--- Data records ---

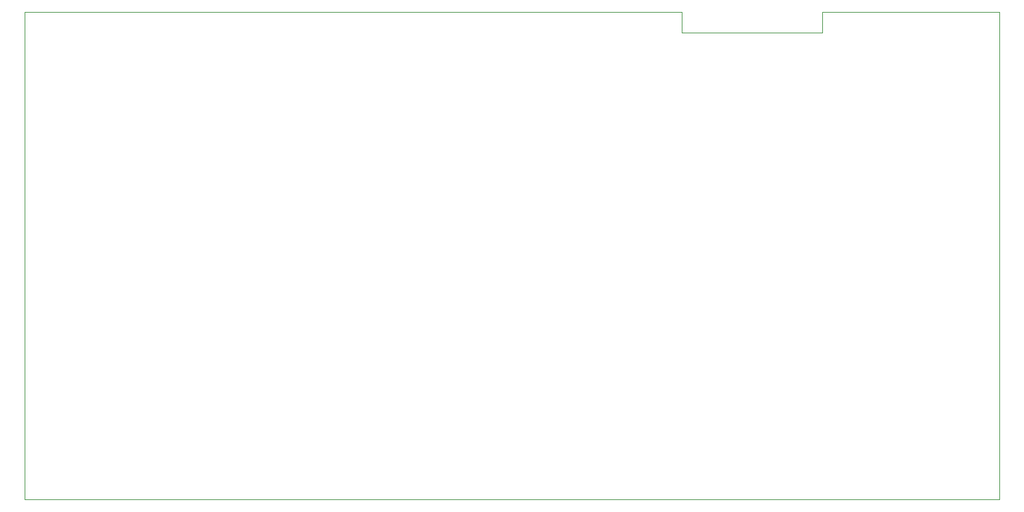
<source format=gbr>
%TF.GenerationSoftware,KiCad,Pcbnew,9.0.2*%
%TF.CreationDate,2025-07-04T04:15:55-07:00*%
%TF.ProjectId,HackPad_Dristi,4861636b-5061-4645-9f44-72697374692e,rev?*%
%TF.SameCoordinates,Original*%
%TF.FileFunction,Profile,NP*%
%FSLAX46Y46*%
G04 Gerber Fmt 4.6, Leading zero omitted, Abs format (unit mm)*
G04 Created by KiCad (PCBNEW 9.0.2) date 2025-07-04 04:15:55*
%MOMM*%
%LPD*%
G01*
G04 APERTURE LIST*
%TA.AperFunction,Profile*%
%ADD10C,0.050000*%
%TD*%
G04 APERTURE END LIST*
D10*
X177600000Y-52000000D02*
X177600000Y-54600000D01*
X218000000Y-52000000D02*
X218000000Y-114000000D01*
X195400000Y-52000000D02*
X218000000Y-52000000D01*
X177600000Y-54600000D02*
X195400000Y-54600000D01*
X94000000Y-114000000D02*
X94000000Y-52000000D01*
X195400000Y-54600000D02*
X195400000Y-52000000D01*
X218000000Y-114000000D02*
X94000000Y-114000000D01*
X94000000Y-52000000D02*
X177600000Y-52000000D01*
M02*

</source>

---

#### Activity
The answer must be every line of the data that contains the word "APERTURE".

#### Written answer
G04 APERTURE LIST*
G04 APERTURE END LIST*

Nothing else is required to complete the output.